**EXERCISE:** Report each line below that carries the word "greenhouse".

-------------------------

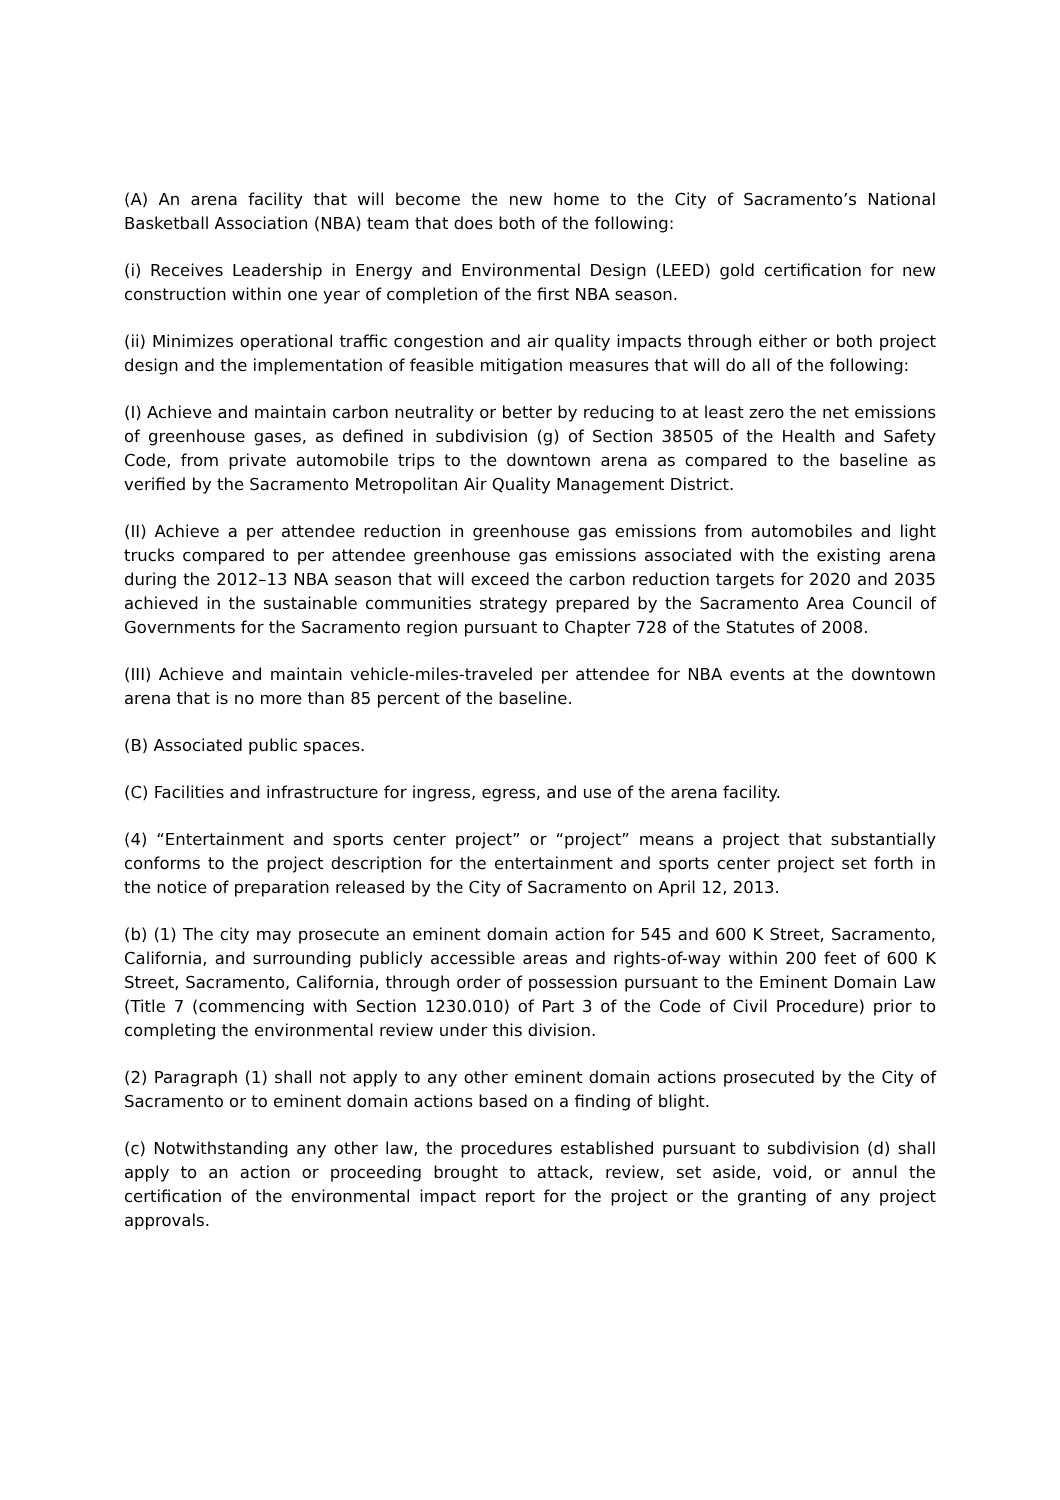(A) An arena facility that will become the new home to the City of Sacramento’s National Basketball Association (NBA) team that does both of the following:
(i) Receives Leadership in Energy and Environmental Design (LEED) gold certification for new construction within one year of completion of the first NBA season.
(ii) Minimizes operational traffic congestion and air quality impacts through either or both project design and the implementation of feasible mitigation measures that will do all of the following:
(I) Achieve and maintain carbon neutrality or better by reducing to at least zero the net emissions of greenhouse gases, as defined in subdivision (g) of Section 38505 of the Health and Safety Code, from private automobile trips to the downtown arena as compared to the baseline as verified by the Sacramento Metropolitan Air Quality Management District.
(II) Achieve a per attendee reduction in greenhouse gas emissions from automobiles and light trucks compared to per attendee greenhouse gas emissions associated with the existing arena during the 2012–13 NBA season that will exceed the carbon reduction targets for 2020 and 2035 achieved in the sustainable communities strategy prepared by the Sacramento Area Council of Governments for the Sacramento region pursuant to Chapter 728 of the Statutes of 2008.
(III) Achieve and maintain vehicle-miles-traveled per attendee for NBA events at the downtown arena that is no more than 85 percent of the baseline.
(B) Associated public spaces.
(C) Facilities and infrastructure for ingress, egress, and use of the arena facility.
(4) “Entertainment and sports center project” or “project” means a project that substantially conforms to the project description for the entertainment and sports center project set forth in the notice of preparation released by the City of Sacramento on April 12, 2013.
(b) (1) The city may prosecute an eminent domain action for 545 and 600 K Street, Sacramento, California, and surrounding publicly accessible areas and rights-of-way within 200 feet of 600 K Street, Sacramento, California, through order of possession pursuant to the Eminent Domain Law (Title 7 (commencing with Section 1230.010) of Part 3 of the Code of Civil Procedure) prior to completing the environmental review under this division.
(2) Paragraph (1) shall not apply to any other eminent domain actions prosecuted by the City of Sacramento or to eminent domain actions based on a finding of blight.
(c) Notwithstanding any other law, the procedures established pursuant to subdivision (d) shall apply to an action or proceeding brought to attack, review, set aside, void, or annul the certification of the environmental impact report for the project or the granting of any project approvals.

-------------------------

**OUTPUT FOR THIS EXERCISE:**
(I) Achieve and maintain carbon neutrality or better by reducing to at least zero the net emissions of greenhouse gases, as defined in subdivision (g) of Section 38505 of the Health and Safety Code, from private automobile trips to the downtown arena as compared to the baseline as verified by the Sacramento Metropolitan Air Quality Management District.
(II) Achieve a per attendee reduction in greenhouse gas emissions from automobiles and light trucks compared to per attendee greenhouse gas emissions associated with the existing arena during the 2012–13 NBA season that will exceed the carbon reduction targets for 2020 and 2035 achieved in the sustainable communities strategy prepared by the Sacramento Area Council of Governments for the Sacramento region pursuant to Chapter 728 of the Statutes of 2008.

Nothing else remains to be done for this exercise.